Por supuesto, contesta con una prontitud que demuestra, una vez más, que no es tan sombra como hace pensar. Pero le pesa la vida. Y no puede darla, porque es una cosa que le parece horrendamente densa, compleja y habitada por susurros que nunca, al igual que él, se dejarán controlar. Allá donde vaya habrá caos, habrán tormentas. La serenidad solo se le acerca, como un gato silvestre, cuando no la mira, cuando se queda quieto. Así, con la mente atada firmemente, es como puede asegurar que no será lo que llaman mala persona.
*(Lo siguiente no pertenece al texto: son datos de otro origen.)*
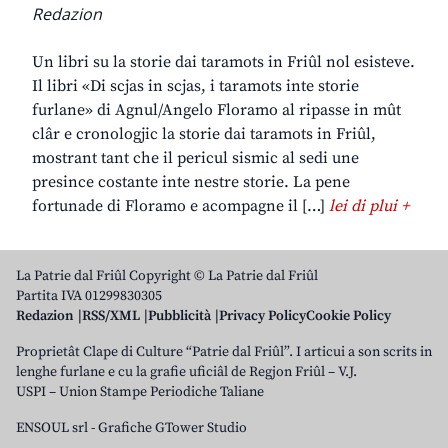
Redazion
Un libri su la storie dai taramots in Friûl nol esisteve.
Il libri «Di scjas in scjas, i taramots inte storie
furlane» di Agnul/Angelo Floramo al ripasse in mût
clâr e cronologjic la storie dai taramots in Friûl,
mostrant tant che il pericul sismic al sedi une
presince costante inte nestre storie. La pene
fortunade di Floramo e acompagne il […]
lei di plui +
La Patrie dal Friûl Copyright © La Patrie dal Friûl
Partita IVA 01299830305
Redazion
RSS/XML
Pubblicità
Privacy Policy
Cookie Policy
Proprietât Clape di Culture “Patrie dal Friûl”. I articui a son scrits in
lenghe furlane e cu la grafie uficiâl de Regjon Friûl – V.J.
USPI – Union Stampe Periodiche Taliane
ENSOUL srl
-
Grafiche GTower Studio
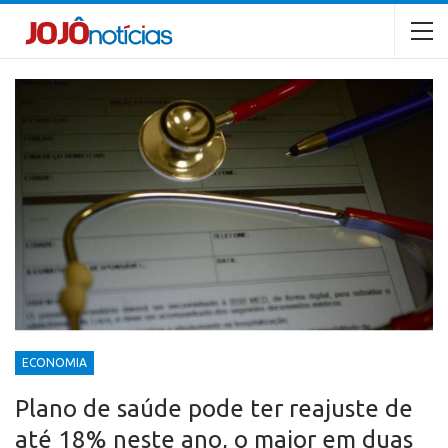
ECONOMIA
Plano de saúde pode ter reajuste de
até 18% neste ano, o maior em duas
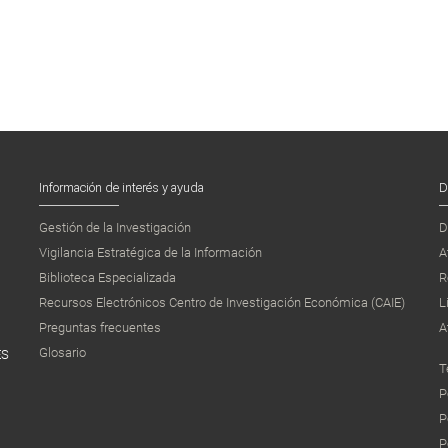
Información de interés y ayuda
D
Gestión de la Investigación
D
Vigilancia Estratégica de la Información
A
Biblioteca Especializada
R
Recursos Electrónicos Centro de Investigación Económica (CAIE)
L
Preguntas frecuentes
A
Glosario
ES
T
P
P
P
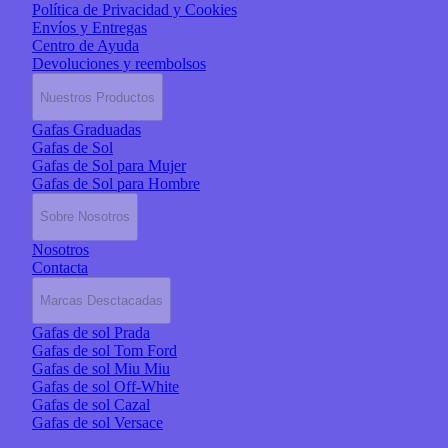
Política de Privacidad y Cookies
Envíos y Entregas
Centro de Ayuda
Devoluciones y reembolsos
Nuestros Productos
Gafas Graduadas
Gafas de Sol
Gafas de Sol para Mujer
Gafas de Sol para Hombre
Sobre Nosotros
Nosotros
Contacta
Marcas Desctacadas
Gafas de sol Prada
Gafas de sol Tom Ford
Gafas de sol Miu Miu
Gafas de sol Off-White
Gafas de sol Cazal
Gafas de sol Versace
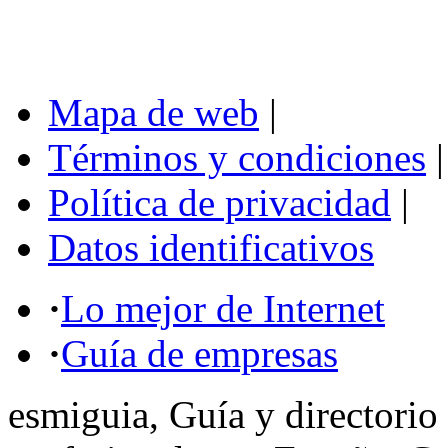
Mapa de web
|
Términos y condiciones
|
Política de privacidad
|
Datos identificativos
·
Lo mejor de Internet
·
Guía de empresas
esmiguia, Guía y directorio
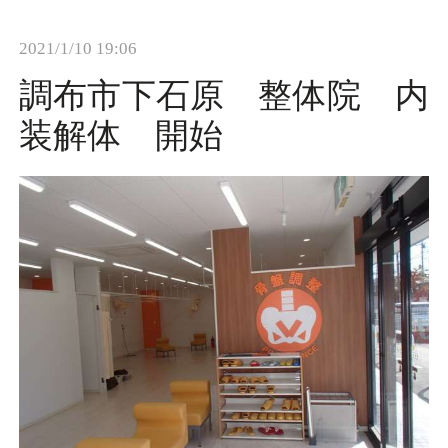
t
2021/1/10 19:06
i
o
調布市下石原 整体院 内
n
装解体 開始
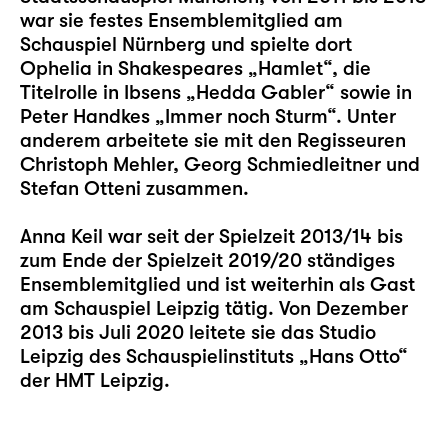
war sie festes Ensemblemitglied am
Schauspiel Nürnberg und spielte dort
Ophelia in Shakespeares „Hamlet“, die
Titelrolle in Ibsens „Hedda Gabler“ sowie in
Peter Handkes „Immer noch Sturm“. Unter
anderem arbeitete sie mit den Regisseuren
Christoph Mehler, Georg Schmiedleitner und
Stefan Otteni zusammen.
Anna Keil war seit der Spielzeit 2013/14 bis
zum Ende der Spielzeit 2019/20 ständiges
Ensemblemitglied und ist weiterhin als Gast
am Schauspiel Leipzig tätig. Von Dezember
2013 bis Juli 2020 leitete sie das Studio
Leipzig des Schauspielinstituts „Hans Otto“
der HMT Leipzig.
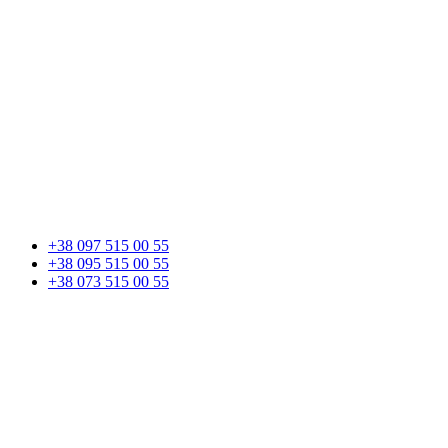
+38 097 515 00 55
+38 095 515 00 55
+38 073 515 00 55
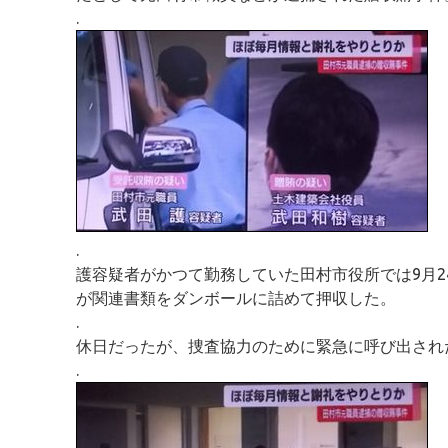
.
.
護容疑者がかつて勤務していた田村市役所では9月2
が関連書類をダンボールに詰めて押収した。
.
休日だったが、捜査協力のために緊急に呼び出され
.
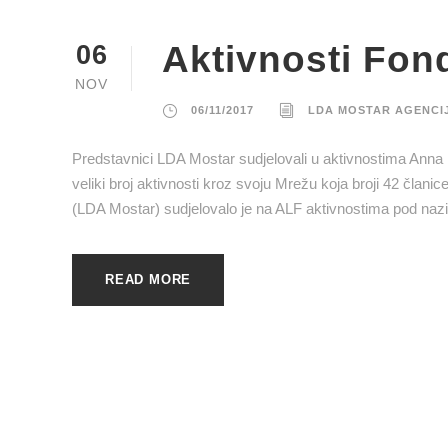
Aktivnosti Fon
06
NOV
06/11/2017
LDA MOSTAR AGENCI
Predstavnici LDA Mostar sudjelovali u aktivnostima Anna L
veliki broj aktivnosti kroz svoju Mrežu koja broji 42 član
(LDA Mostar) sudjelovalo je na ALF aktivnostima pod nazi
READ MORE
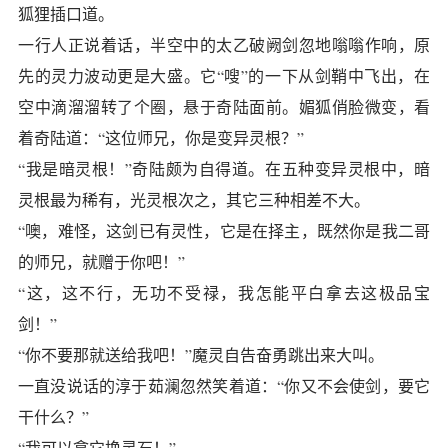
狐狸插口道。
一行人正说着话，半空中的太乙破阙剑忽地嗡嗡作响，原
先的灵力波动更是大盛。它“嗖”的一下从剑鞘中飞出，在
空中滴溜溜转了个圈，悬于奇陆面前。媚狐俏脸微变，看
着奇陆道：“这位师兄，你是变异灵根？”
“我是暗灵根！”奇陆颇为自得道。在五种变异灵根中，暗
灵根最为稀有，光灵根次之，其它三种相差不大。
“噢，难怪，这剑已有灵性，它是在择主，既然你是我二哥
的师兄，就赠于你吧！”
“这，这不行，无功不受禄，我怎能平白拿去这极品宝
剑！”
“你不要那就送给我吧！”魔灵自告奋勇跳出来大叫。
一直没说话的淳于茹澜忽然笑着道：“你又不会使剑，要它
干什么？”
“我可以拿它换灵石！”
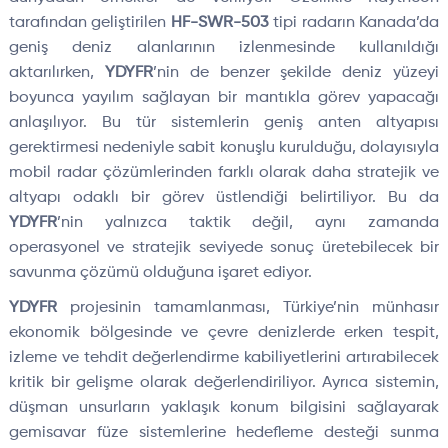
tarafından geliştirilen
HF-SWR-503
tipi radarın Kanada’da
geniş deniz alanlarının izlenmesinde kullanıldığı
aktarılırken,
YDYFR
’nin de benzer şekilde deniz yüzeyi
boyunca yayılım sağlayan bir mantıkla görev yapacağı
anlaşılıyor. Bu tür sistemlerin geniş anten altyapısı
gerektirmesi nedeniyle sabit konuşlu kurulduğu, dolayısıyla
mobil radar çözümlerinden farklı olarak daha stratejik ve
altyapı odaklı bir görev üstlendiği belirtiliyor. Bu da
YDYFR
’nin yalnızca taktik değil, aynı zamanda
operasyonel ve stratejik seviyede sonuç üretebilecek bir
savunma çözümü olduğuna işaret ediyor.
YDYFR
projesinin tamamlanması, Türkiye’nin münhasır
ekonomik bölgesinde ve çevre denizlerde erken tespit,
izleme ve tehdit değerlendirme kabiliyetlerini artırabilecek
kritik bir gelişme olarak değerlendiriliyor. Ayrıca sistemin,
düşman unsurların yaklaşık konum bilgisini sağlayarak
gemisavar füze sistemlerine hedefleme desteği sunma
Pero la vida reclama acción, entropía, movimiento.
¿Y qué hay de la entalpía?, quiero saber, con dulzura.
Señala al mar que se agita y aguarda más adelante.
Abajo. Con el lodo. Con los sedimentos de historias que tuvieron su tiempo en tierra y ahora dejan que el tiempo les corra por encima como legiones de hormigas.
Él solo quiere ser uno más con ellos. Seguro que el hierro colado de sus huesos lo arrastra abajo. Seguro que a los detritívoros no les importa el sabor de la carne de una mala persona. Seguro que el océano no tiene proyectos, ni planes, ni impuestos, ni acciones que dependan en modo alguno de él.
¿Y por qué no da el paso?, me pregunto, solo para mí.
El sonríe y señala un par de ardillas rojas que corren, y saltan, y se persiguen con la agilidad de una horda de diablos en torno al tronco de un roble.
Por ellas, me dice, por lo breve de sus vidas, por el modo en que las viven. Porque hay un secreto en el doblez de esos pequeños rayones. Y él no puede irse hasta que lo descubra. Porque no hay conclusión ninguna que sacar hasta que lo sepa todo.
Saberlo todo es una expresión muy grande, afirmo.
Él se encoge de hombres al tiempo que se yergue, ahora una persona de porte extraño, no más una sombra, y dice que más lo es el término “ser humano”.
Tan deprisa y tan intenso todo como el modo en que el sol ha terminado por empujar a la tormenta y se ha coronado en nuestro pequeño horizonte.
La depresión tropical que dio un paso atrás antes de hacerse huracán.